WHAT IS BEING ASKED: Transcribe the listing exactly, skipping every picture.

SUPPLIED INFORMATION:
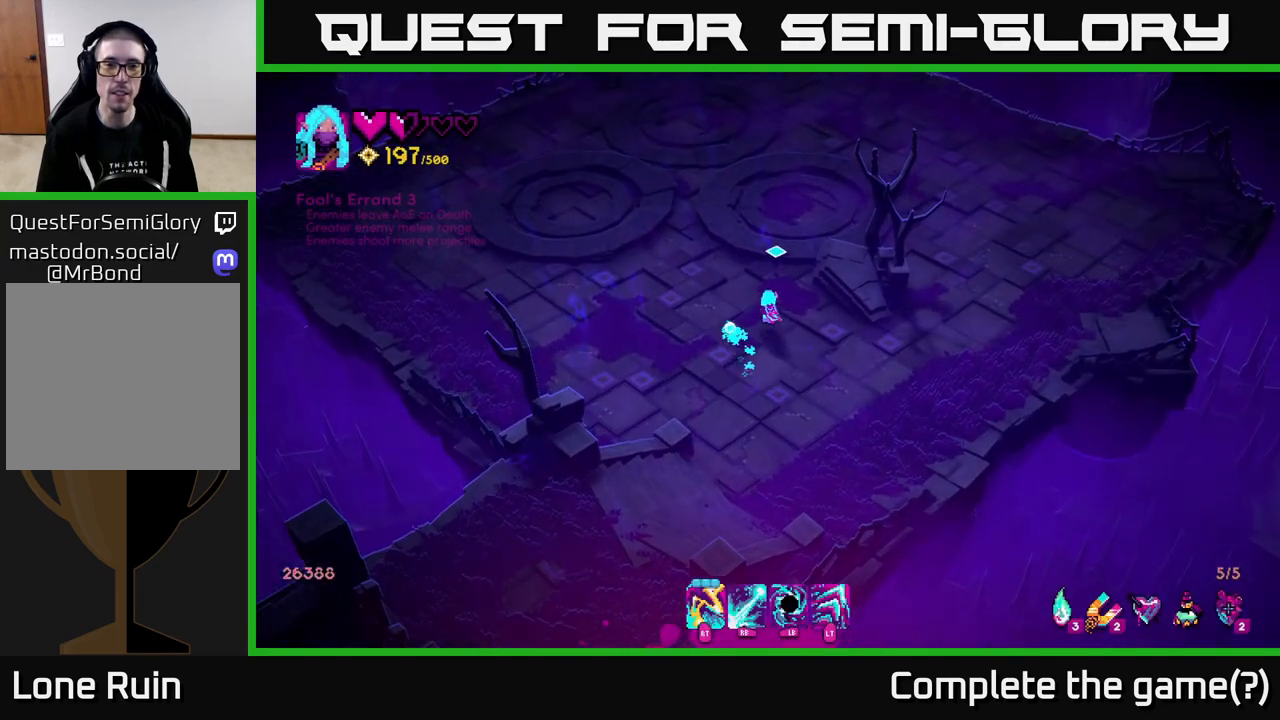
{"buttons": [], "left_stick": "up", "right_stick": "up", "events": []}
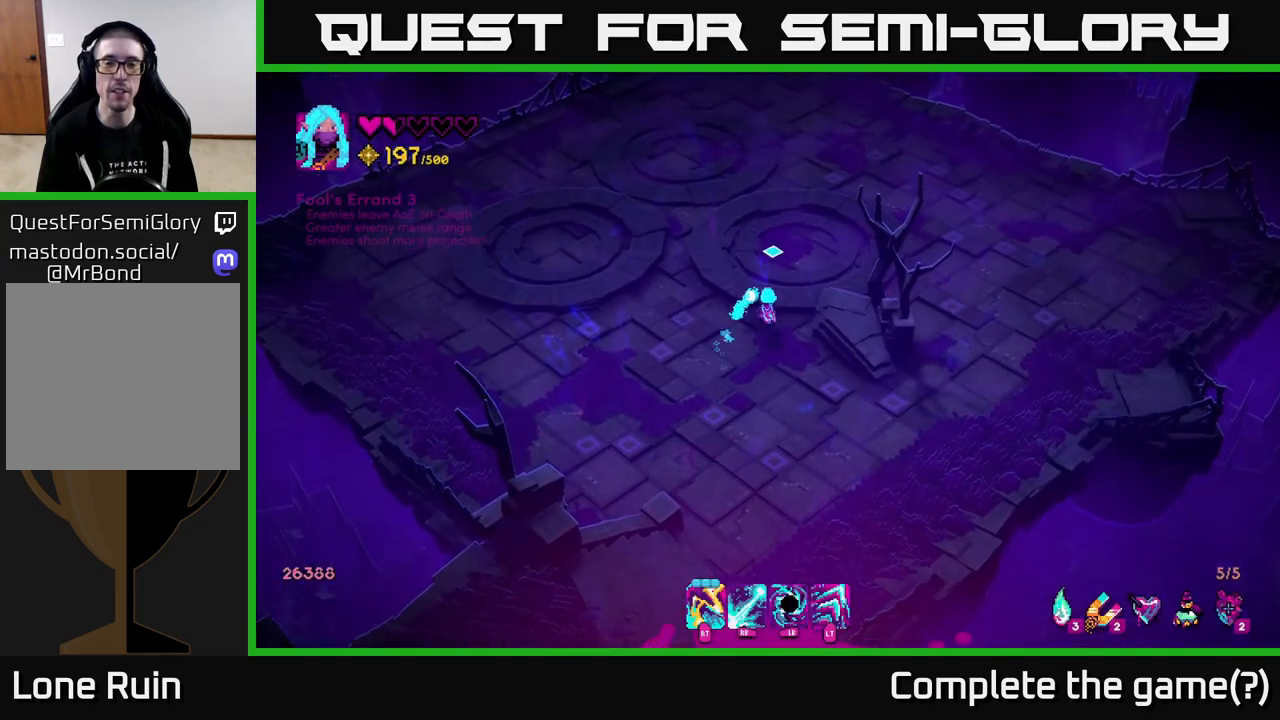
{"buttons": [], "left_stick": "up", "right_stick": "up", "events": [[167, "right_stick", "center"], [483, "right_stick", "up"]]}
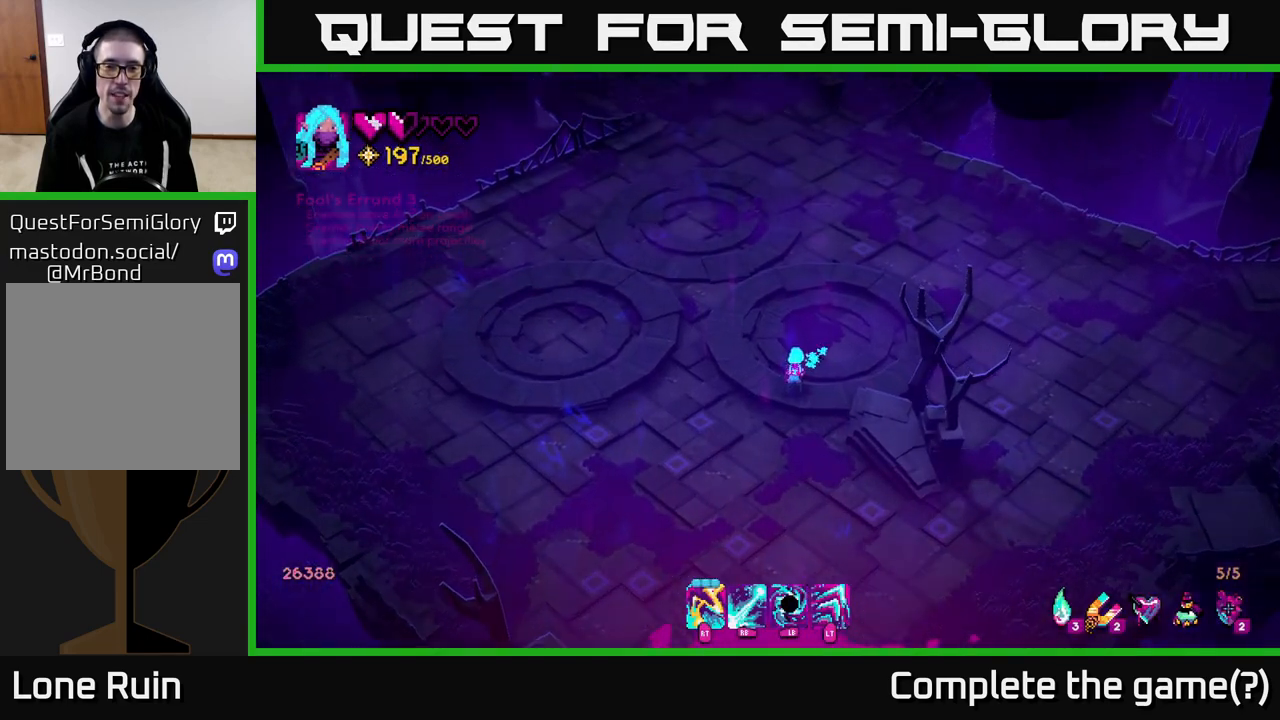
{"buttons": [], "left_stick": "center", "right_stick": "up", "events": [[333, "left_stick", "center"]]}
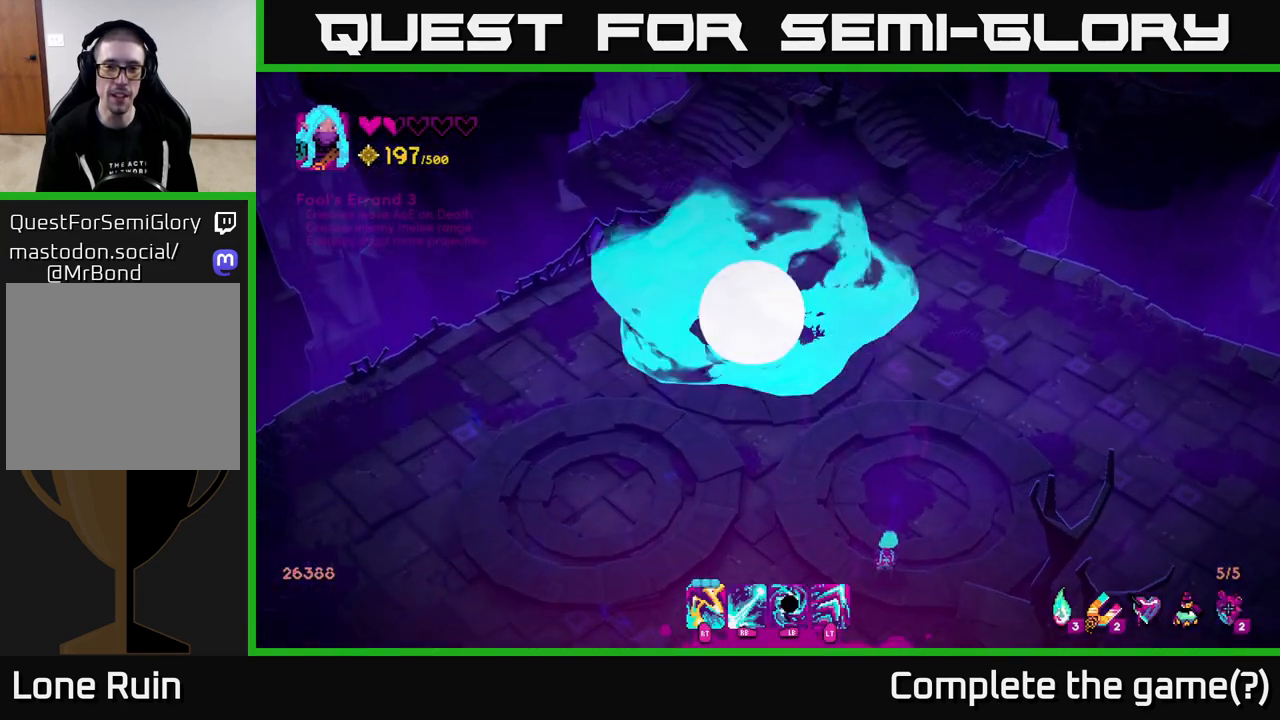
{"buttons": [], "left_stick": "center", "right_stick": "center", "events": [[33, "right_stick", "center"]]}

RESPONSE AREA:
{"buttons": [], "left_stick": "up", "right_stick": "up", "events": []}
{"buttons": [], "left_stick": "up", "right_stick": "up", "events": [[167, "right_stick", "center"], [483, "right_stick", "up"]]}
{"buttons": [], "left_stick": "center", "right_stick": "up", "events": [[333, "left_stick", "center"]]}
{"buttons": [], "left_stick": "center", "right_stick": "center", "events": [[33, "right_stick", "center"]]}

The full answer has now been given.